Lenas langer Weg zu sich selbst

„Ich bin das alles. Ich bin dieselbe. Und eine andere. Ich bin eine ganz normale Frau. Ich bin am Ende am Anfang. Ich bin da.“ Das sind die Schlussworte der Autorin, als sie nach zwei Monaten, rund 1300 km, 88 Tempeln sowie Eindrücken und Erlebnissen fürs Leben wieder am Anfang ihrer Pilgerwanderung steht. Der Kreis hat sich geschlossen.

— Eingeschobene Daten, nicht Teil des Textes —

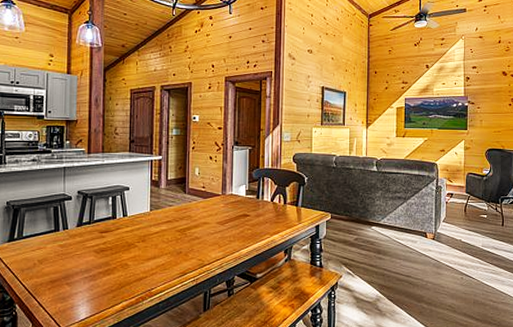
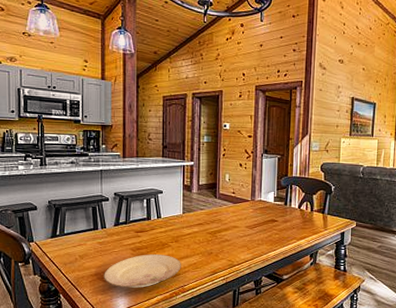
plate: none [64,256,148,294] -> present [104,254,181,288]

Längere Zeit hat die junge Journalistin und studierte Japanologin Lena Schnabl an einer sie stark beeinträchtigenden Krankheit laboriert. Sie will die „Bestie“, wie sie ihre Erkrankung nennt, besiegen. Endlich soll alles besser werden und sie begibt sich auf dem Henro, dem japanischen Jakobsweg, auf die Suche nach dem glücksbringenden Nichts, oder besser auf die Suche nach dem eigenen Ich. Wird sie es finden?

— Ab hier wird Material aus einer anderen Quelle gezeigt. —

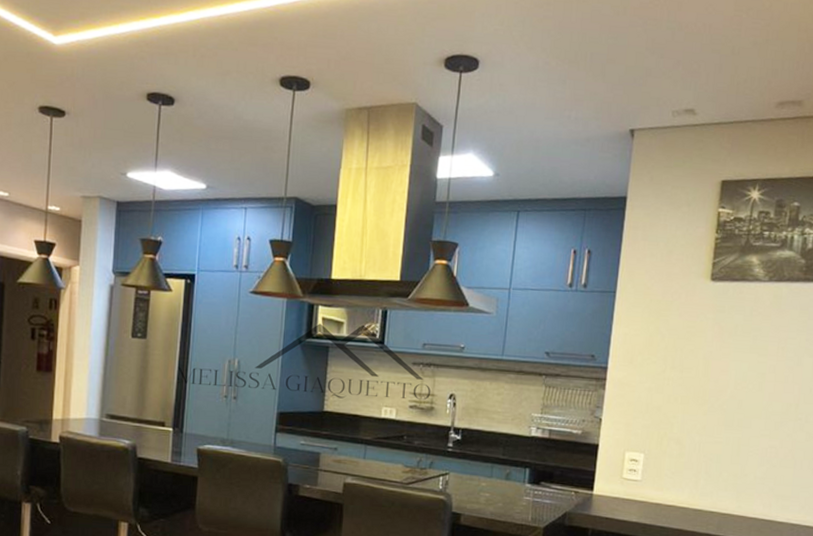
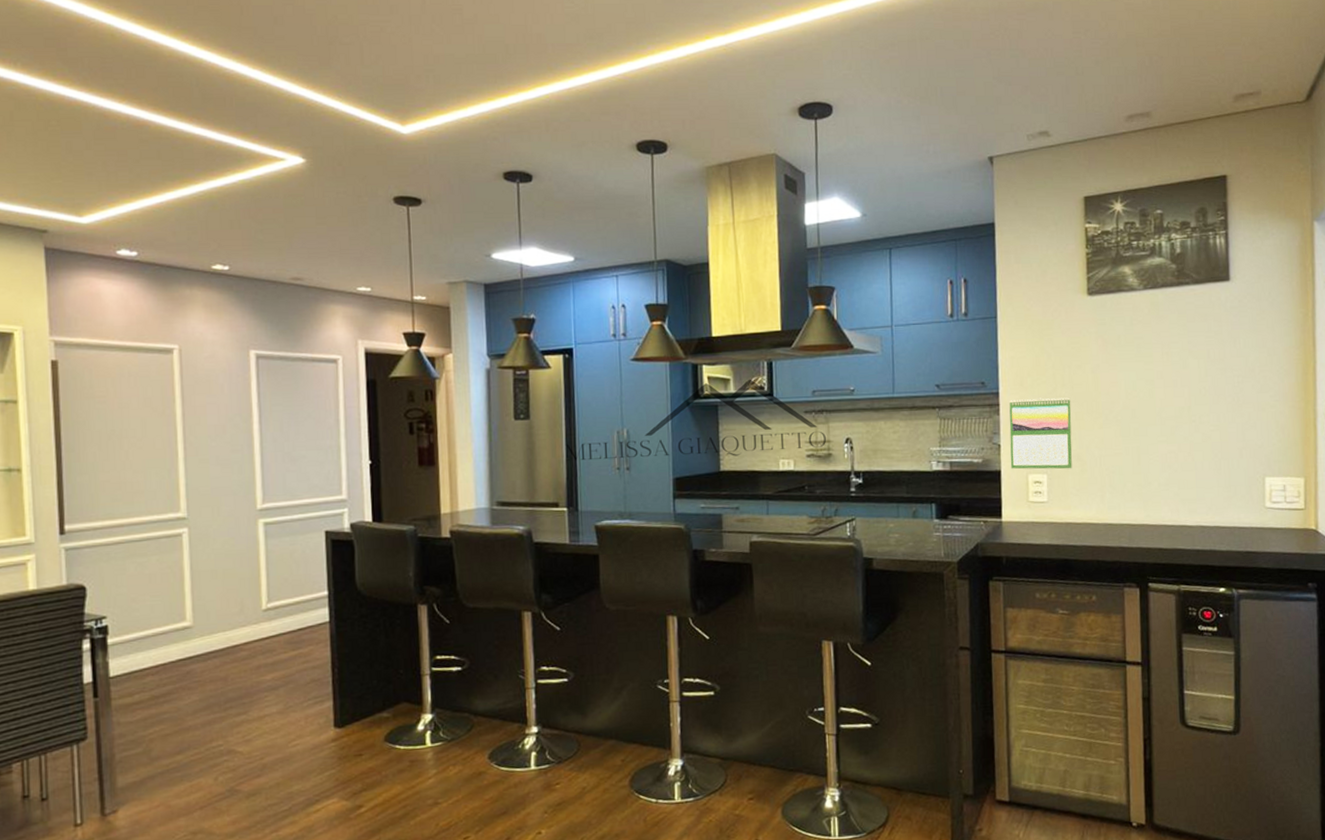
calendar: none [608,376,679,452] -> present [1009,397,1073,470]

Anschaulich und mit feinem Humor beschreibt die Autorin in ihrem Buch „Meine Suche nach dem Nichts“, was sie auf ihrer Pilgerreise über die Insel Shikoku erlebt: Stundenlang läuft sie auf heißem Asphalt, stapft durch strömenden Regen, klettert auf Berge, lauscht auf der Küstenstraße, flankiert von Tsunami-Warnschildern, dem Rauschen des Meeres, humpelt durch beängstigend dunkle Tunnel, immer Gefahr laufend von Lastern erfasst zu werden, betet und übernachtet in Tempeln, trifft Einheimische und andere Pilger. Blasen an den Füßen peinigen sie, die Schuhsohlen sind bald durchgelaufen. Mit den neuen, rosaroten Laufschuhen beginnt ein neues Laufgefühl. Sie vergisst irgendwo ihren Pilgerstock, der eine Woche später wieder zu ihr zurückfindet. Sie kuschelt sich abends nach dem Onsen-Besuch und dem Abendessen vor Erschöpfung in den onemaki, den „ehrenwerten Schlafwickel“ und schläft sofort ein. Um im Morgengrauen wieder loszulaufen! Oft überschreitet sie ihre körperlichen Grenzen. Meist geht Lena allein, denn jeder Pilger hat sein eigenes Tempo und seine eigenen Beweggründe. Einige Tage ist der Franzose R, wie sie ihn nennt, ihr Begleiter, den die Japaner gleich zu ihrem Ehemann auserkoren haben, und mit dem sie eine aufkeimende Liebe verbindet. Fürsorglich kümmern sich zufällige Bekanntschaften um das „verlorene Kind“, füttern Lena-san mit Leckereien und geben ihr viele Tipps.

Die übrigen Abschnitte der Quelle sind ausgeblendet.